El Río Colorado se seca. Su agua es desviada de su cauce y utilizada con enorme intensidad para atender la sed de decenas de millones de personas en el suroeste de Estados Unidos y el noroeste de México y para irrigar enormes campos de cultivo que de otro modo serían desérticos o severamente limitados en su producción agrícola.El vital líquido ha sido utilizado en tan enorme proporción en Estados Unidos que el área de su desembocadura, en la costa mexicana del Mar de Cortés, es con frecuencia un área de arenas, un espacio más bien seco y con reducidas áreas de humedales donde otrora fluía un poderoso río, salvo en las contadas ocasiones que los caudales retenidos en embalses en el lado estadounidense son liberados y vuelven a emprender su ruta al mar.

CIentíficos han identificado que el cambio climático y el calentamiento global son especialmente rudos con el Río Colorado, que podría perder más de un cuarto de su caudal para 2050 en caso de que las temperaturas continúen al alza en las próximas décadas.Algo que parece bastante probable.

Así, la sequedad del delta del Colorado y su caudal reducido y hasta esporádico en el extremo mexicano de su cauce, podría ser un panorama en muchas otras áreas de la cuenca de ese emblemático río.En principio, las temperaturas crecientes han afectado las acumulaciones de nieve en las regiones montañas del suroeste estadounidense, de cuyo deshielo proviene una parte sustantiva del caudal del Colorado.

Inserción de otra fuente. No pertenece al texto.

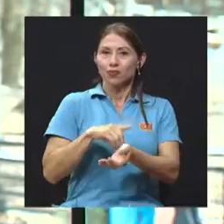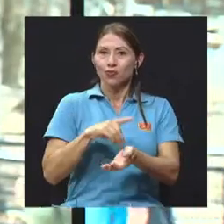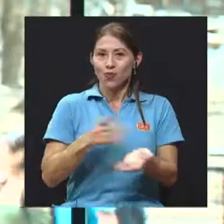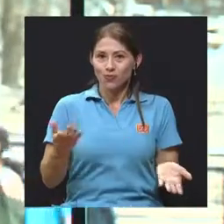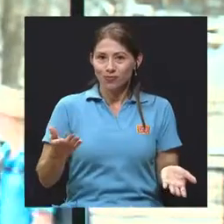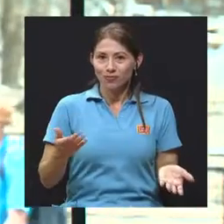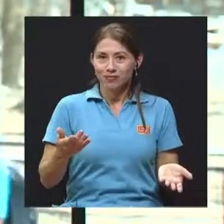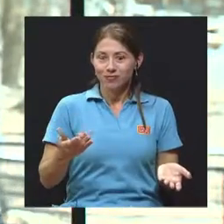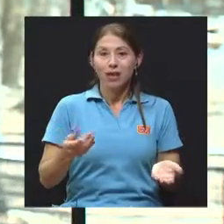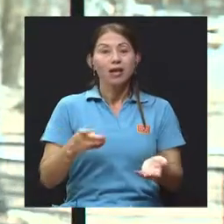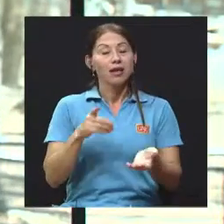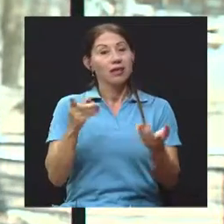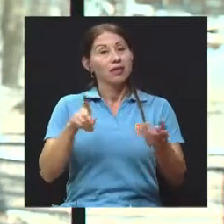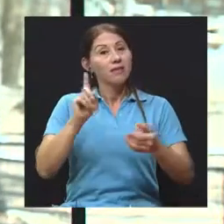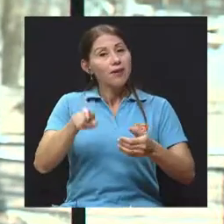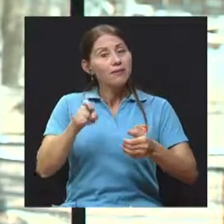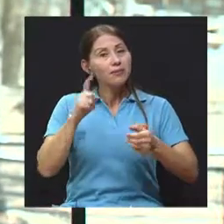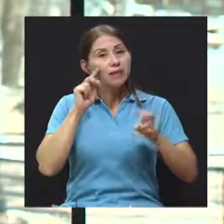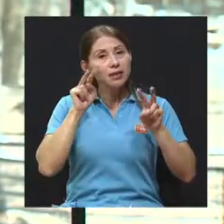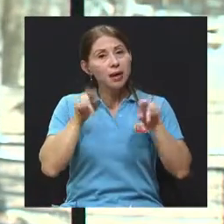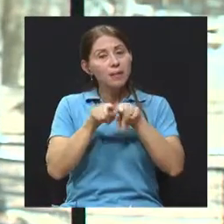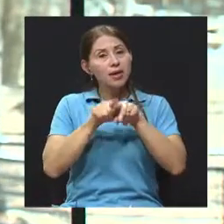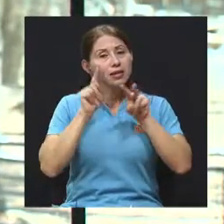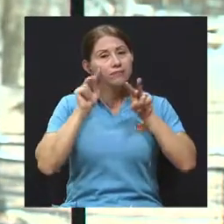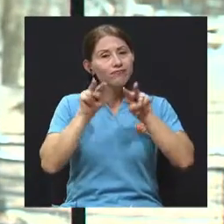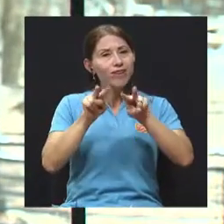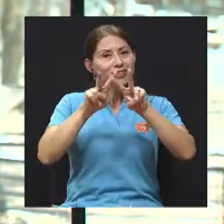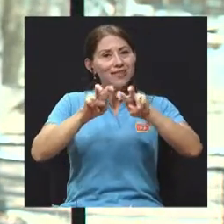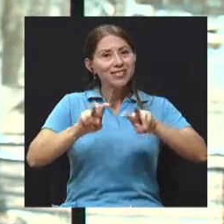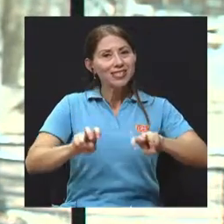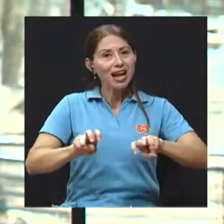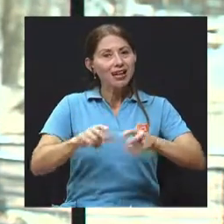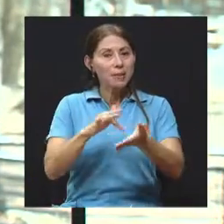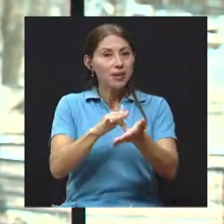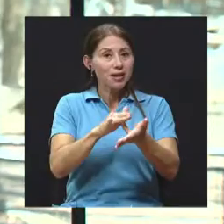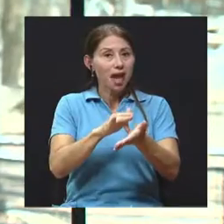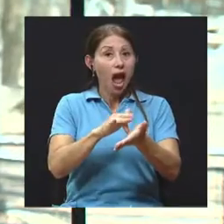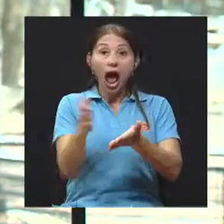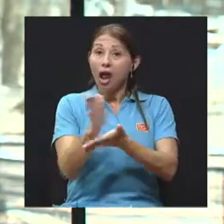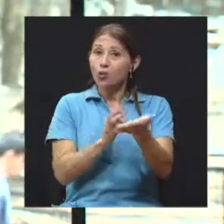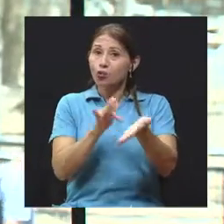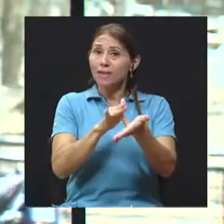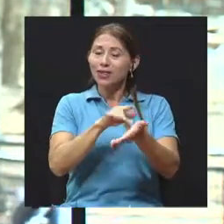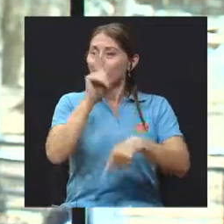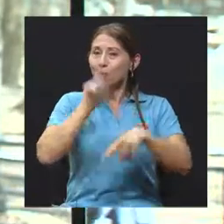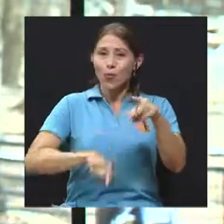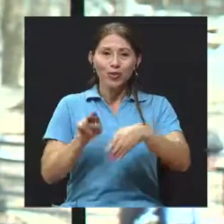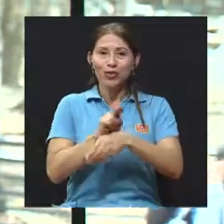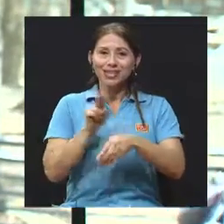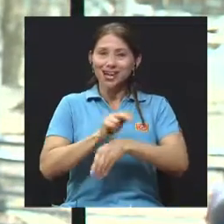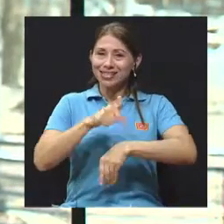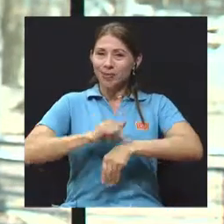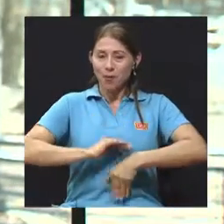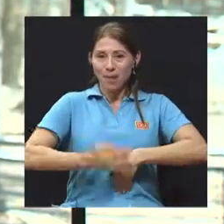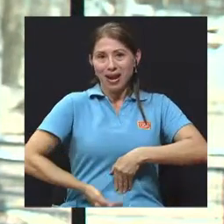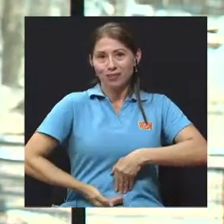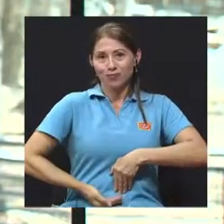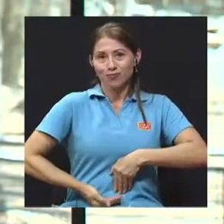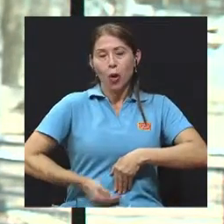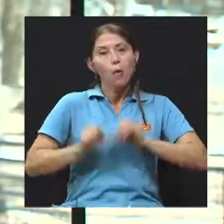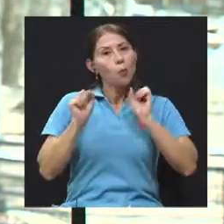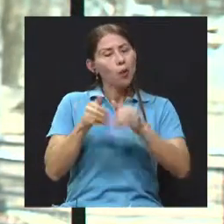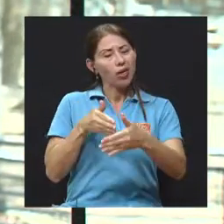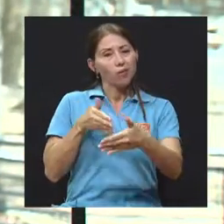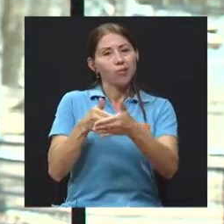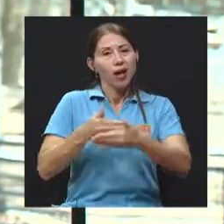revisar los, primero que todo, revisar el tratamiento, porque hay medicamentos que no pueden utilizarse durante el embarazo, serían tóxicos para el bebé. Segundo, para ver cuánto tiempo lleva de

Y en la medida en que se incrementen las temperaturas el agua de ese hielo simplemente se evapora antes de lograr sumarse al río Colorado.

En todo caso, ante la posibilidad de que el cambio climático se agudice, será necesario buscar fuentes alternativas del vital líquido para abastecer, al menos en parte, las enormes necesidades de la población y la agricultura de la región binacional.

La racionalización del consumo es un paso indispensable, y hay iniciativas en marcha como la desalinización masiva de agua marina (en California, de acuerdo a Wired, en 2019 había 10 plantas de ese tipo con otras 11 en etapa de propuesta), el aprovechamiento intensivo del agua de lluvia (en lo posible, pues la región enfrenta frecuentes sequías) y el creciente uso de agua tratada para la agricultura.

Pero todo ello es de alcance aún limitado y, en contrapartida, el calentamiento global y el uso muy intensivo de agua merman cada día un poco más al Río Colorado.